Healthcare Executive: How would you describe your leadership style?
Dalton: My dad was a big influence on my leadership style. He was a high school basketball coach for most of his life, and much of his wisdom and advice still resonates with me. He said you must prove yourself every day. He also said it takes a team to accomplish great things. In other words, everyone has unique strengths and weaknesses, and it’s our job as leaders to coach everyone to achieve their potential and help us reach our common goals. One of the highlights of my career has been finding great talent and seeing young associates develop and take on leadership roles themselves.
What doesn’t work is demanding that things get done exactly the way I would execute them. Leadership is about unleashing the value of diverse personalities, perspectives and experiences. It’s about inspiring and giving your team the clarity, guidance, tools and resources they need to be successful, and then giving them the space to meet your expectations in their own way.
HE: What are some of the most important lessons you’ve learned about leadership?
Dalton: I’ve been part of a lot of trans¬formation with a company that was founder-led for much of its existence. With the passing of our founder, Neal Patterson, and the onboarding of an almost entirely new executive leadership team, I’ve had to rethink the way we do things and open myself to new perspectives. Developing a willingness to adapt, embrace opportunities to change and lead others through that change have held critical lessons for me.

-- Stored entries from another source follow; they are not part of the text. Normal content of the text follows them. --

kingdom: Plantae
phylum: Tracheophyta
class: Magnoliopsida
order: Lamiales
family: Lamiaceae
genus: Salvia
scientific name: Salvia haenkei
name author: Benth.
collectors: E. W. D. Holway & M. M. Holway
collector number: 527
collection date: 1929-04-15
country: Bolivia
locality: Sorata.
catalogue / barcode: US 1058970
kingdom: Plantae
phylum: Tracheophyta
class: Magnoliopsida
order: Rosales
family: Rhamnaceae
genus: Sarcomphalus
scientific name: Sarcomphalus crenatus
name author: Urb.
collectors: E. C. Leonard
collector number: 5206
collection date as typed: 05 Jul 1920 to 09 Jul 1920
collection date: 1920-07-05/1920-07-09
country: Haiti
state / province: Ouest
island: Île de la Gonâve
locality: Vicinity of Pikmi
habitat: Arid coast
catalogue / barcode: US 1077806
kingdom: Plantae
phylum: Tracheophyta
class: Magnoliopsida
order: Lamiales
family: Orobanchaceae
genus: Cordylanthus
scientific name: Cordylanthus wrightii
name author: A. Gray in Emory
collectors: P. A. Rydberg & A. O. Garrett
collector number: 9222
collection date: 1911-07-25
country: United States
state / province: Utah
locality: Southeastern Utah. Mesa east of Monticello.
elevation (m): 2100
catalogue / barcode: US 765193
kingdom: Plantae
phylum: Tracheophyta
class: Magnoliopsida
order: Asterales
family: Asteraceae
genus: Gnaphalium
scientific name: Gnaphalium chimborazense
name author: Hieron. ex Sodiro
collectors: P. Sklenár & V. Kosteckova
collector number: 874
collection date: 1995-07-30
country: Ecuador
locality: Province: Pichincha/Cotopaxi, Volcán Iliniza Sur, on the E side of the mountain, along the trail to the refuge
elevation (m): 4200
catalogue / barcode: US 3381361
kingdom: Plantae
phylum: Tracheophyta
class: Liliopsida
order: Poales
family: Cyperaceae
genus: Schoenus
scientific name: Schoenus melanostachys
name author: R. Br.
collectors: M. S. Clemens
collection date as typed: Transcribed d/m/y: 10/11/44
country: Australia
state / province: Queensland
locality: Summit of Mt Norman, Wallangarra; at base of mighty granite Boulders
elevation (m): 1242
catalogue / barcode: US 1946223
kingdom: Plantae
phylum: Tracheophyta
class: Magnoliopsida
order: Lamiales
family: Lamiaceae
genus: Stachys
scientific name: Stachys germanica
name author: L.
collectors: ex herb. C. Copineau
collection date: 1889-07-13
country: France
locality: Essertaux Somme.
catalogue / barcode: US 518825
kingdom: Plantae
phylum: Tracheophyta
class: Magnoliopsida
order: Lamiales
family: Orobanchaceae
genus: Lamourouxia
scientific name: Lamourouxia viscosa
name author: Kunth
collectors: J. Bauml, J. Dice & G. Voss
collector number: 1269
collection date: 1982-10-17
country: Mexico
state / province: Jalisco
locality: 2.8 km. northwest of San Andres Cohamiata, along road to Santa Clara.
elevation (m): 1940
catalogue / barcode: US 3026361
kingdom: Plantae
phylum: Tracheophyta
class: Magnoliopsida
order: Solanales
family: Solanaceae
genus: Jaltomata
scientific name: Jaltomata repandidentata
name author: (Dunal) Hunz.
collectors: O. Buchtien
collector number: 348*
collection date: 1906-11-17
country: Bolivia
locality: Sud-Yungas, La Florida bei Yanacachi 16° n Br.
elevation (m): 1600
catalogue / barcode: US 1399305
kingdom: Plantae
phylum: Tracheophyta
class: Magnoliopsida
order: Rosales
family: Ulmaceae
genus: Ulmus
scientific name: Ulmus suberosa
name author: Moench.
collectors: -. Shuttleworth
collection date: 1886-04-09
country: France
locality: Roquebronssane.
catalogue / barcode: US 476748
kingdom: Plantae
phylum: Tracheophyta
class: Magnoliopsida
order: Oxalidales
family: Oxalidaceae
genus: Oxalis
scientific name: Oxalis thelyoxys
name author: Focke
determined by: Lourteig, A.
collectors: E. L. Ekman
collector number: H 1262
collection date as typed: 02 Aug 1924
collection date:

The fact that Cerner encourages an entrepreneurial spirit has allowed me to take risks. It enabled me to leave a well-established business unit and a job I was comfortable in to explore opportunities in an already crowded market that we were venturing into for the first time. Navigating the government landscape and building relationships with varied stakeholders demanded a lot of patience and resolve. Thanks to our team’s perseverance, we’ve become the federal government’s largest health IT provider.
HE: As you think about 2022 and beyond, what challenges are you facing and what resources are you using to address them?
Dalton: The healthcare industry faced unprecedented challenges with the COVID-19 pandemic. Cerner’s primary challenge now is continuing its innovation pursuit to remain relevant to clients in the wake of the crisis. We will be focused on developing our offerings around interoperability and access to health information and data analytics.
Our clients are looking for affordable, flexible solutions that can be adapted as the ecosystem changes. Cerner aims to be a transformative partner on that journey.
Toward that end, we are: 1) advancing the solutions that matter most to our clients; 2) modernizing our platforms and capabilities to improve quality and increase the speed of innovation and speed to market; and 3) building strategic partnerships to achieve better solutions for our clients. For example, Cerner partnered recently with Apple in support of its new Health app feature, which allows iPhone users to share health data directly with their providers as a pathway to better outcomes.
In terms of broad, business sector-agnostic market dynamics, one of our biggest challenges will be adapting in the rapidly evolving post-pandemic job market.
With the shift to a fully virtual or, in Cerner’s case, a hybrid workforce, we’re increasingly competing for talent against companies regardless of location or sector. That shift requires us to reevaluate how we attract talent to find and keep the best. These changes also present opportunities to diversify our talent base and draw from a much wider pool of candidates.
In response to these trends, Cerner is revising its job architecture to facilitate career progression across all functions, improve benefits and create more leadership opportunities for high performers. These changes will help propel Cerner toward becoming the high performing organization our associates and clients deserve.
HE: As you think about the future of healthcare, what do you believe should be top of mind for healthcare leaders, and what advice can you give?Dalton: Our clients will continue to be looking for solutions that help them improve affordability and access to care. We all need to be thinking about how to rise to this challenge and do more with less. We will succeed only if we can support our clients’ strategies in this regard and empower our associates to bring this priority to fruition.
I always keep the following at the forefront of everything we do:
Clarity of purpose: People at all levels of the organization want to know how their job fits into the bigger pic¬ture. They deserve to understand where you are headed as a company and how you intend to get there.
Mission-driven culture: We focus too often on what’s in the windshield and lose sight of why the work matters. It’s critical to remind ourselves of the “why” of what we do. People want to be a part of something larger than themselves, so it’s important to remind them of the impact they are having on the lives of others and do so often.
Relentless pursuit of excellence: Look at strategies in a holistic way, and surround an objective with multiple points of influence—an approach I call the anaconda strategy. Getting 1% better each day across a series of actions can yield big change. That requires relentless passion.
From a leadership standpoint, I always think of the following three pieces of advice that I’ve heard over the years: 1) You’ll see the same people on the way down that you saw on the way up, so be good to everybody. 2) Find out what your boss’s problems are and solve them. 3) Very few people want to lead but everyone wants to be led, regardless of their position in the organization. If you take the initiative, you’ll be surprised at how many people will follow.